[start of ENTRIES SUPPLIED]

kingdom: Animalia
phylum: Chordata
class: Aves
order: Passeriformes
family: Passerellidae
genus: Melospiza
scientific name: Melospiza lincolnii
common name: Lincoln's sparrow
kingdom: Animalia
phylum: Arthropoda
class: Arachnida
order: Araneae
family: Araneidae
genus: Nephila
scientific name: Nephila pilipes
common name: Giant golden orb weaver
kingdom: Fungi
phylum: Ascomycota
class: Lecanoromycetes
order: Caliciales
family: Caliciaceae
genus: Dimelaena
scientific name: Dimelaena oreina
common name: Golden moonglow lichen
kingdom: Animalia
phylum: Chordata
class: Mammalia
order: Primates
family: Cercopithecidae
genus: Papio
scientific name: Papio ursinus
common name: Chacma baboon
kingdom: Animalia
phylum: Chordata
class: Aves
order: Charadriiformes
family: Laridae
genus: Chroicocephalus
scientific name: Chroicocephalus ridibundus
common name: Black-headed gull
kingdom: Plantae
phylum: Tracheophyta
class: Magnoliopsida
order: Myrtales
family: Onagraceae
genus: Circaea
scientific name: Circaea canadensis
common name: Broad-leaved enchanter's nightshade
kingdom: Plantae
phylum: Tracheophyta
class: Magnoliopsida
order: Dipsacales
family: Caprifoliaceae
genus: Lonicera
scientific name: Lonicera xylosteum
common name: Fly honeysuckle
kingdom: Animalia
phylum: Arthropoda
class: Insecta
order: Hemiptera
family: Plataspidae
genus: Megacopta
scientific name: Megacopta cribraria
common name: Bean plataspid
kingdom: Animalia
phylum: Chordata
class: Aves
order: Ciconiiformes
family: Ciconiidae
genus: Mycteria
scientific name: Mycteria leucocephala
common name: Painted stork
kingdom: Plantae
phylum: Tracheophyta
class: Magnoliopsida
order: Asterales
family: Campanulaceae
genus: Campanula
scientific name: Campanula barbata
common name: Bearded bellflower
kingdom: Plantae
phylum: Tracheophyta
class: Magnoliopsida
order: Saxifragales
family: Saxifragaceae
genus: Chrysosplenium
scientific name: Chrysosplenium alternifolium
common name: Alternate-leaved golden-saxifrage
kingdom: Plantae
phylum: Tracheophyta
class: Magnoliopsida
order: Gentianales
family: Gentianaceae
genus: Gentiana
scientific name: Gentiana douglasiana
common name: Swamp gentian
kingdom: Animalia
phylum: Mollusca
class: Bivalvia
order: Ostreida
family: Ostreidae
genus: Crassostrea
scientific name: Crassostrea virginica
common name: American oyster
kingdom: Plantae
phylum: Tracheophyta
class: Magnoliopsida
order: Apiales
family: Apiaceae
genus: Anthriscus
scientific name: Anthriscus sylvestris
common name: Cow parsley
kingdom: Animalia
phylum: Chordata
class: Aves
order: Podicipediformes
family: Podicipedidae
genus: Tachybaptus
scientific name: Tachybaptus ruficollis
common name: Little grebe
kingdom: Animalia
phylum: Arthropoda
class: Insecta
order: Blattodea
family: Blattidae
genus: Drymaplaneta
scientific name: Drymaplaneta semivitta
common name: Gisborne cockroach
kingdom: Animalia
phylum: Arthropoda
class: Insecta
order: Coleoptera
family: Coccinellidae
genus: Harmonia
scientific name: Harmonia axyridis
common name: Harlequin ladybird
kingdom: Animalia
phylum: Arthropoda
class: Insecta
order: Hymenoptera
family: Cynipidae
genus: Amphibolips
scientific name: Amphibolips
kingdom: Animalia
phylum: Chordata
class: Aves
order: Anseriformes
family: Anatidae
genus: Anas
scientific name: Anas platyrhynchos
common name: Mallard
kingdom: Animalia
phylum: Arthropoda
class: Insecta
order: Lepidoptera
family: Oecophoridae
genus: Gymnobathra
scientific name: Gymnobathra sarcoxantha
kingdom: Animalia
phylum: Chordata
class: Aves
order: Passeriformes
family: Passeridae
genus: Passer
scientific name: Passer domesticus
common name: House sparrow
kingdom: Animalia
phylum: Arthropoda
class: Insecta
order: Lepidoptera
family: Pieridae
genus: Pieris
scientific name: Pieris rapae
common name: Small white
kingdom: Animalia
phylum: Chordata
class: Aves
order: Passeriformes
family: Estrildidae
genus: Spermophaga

[end of ENTRIES SUPPLIED]

GIVEN REQUEST: Can you render everything from the line containing "scientific name: Campanula barbata" down to the line containing "scientific name: Gentiana douglasiana", both included, as a numbered list with any blank lines left out?

WORKED ANSWER:
1. scientific name: Campanula barbata
2. common name: Bearded bellflower
3. kingdom: Plantae
4. phylum: Tracheophyta
5. class: Magnoliopsida
6. order: Saxifragales
7. family: Saxifragaceae
8. genus: Chrysosplenium
9. scientific name: Chrysosplenium alternifolium
10. common name: Alternate-leaved golden-saxifrage
11. kingdom: Plantae
12. phylum: Tracheophyta
13. class: Magnoliopsida
14. order: Gentianales
15. family: Gentianaceae
16. genus: Gentiana
17. scientific name: Gentiana douglasiana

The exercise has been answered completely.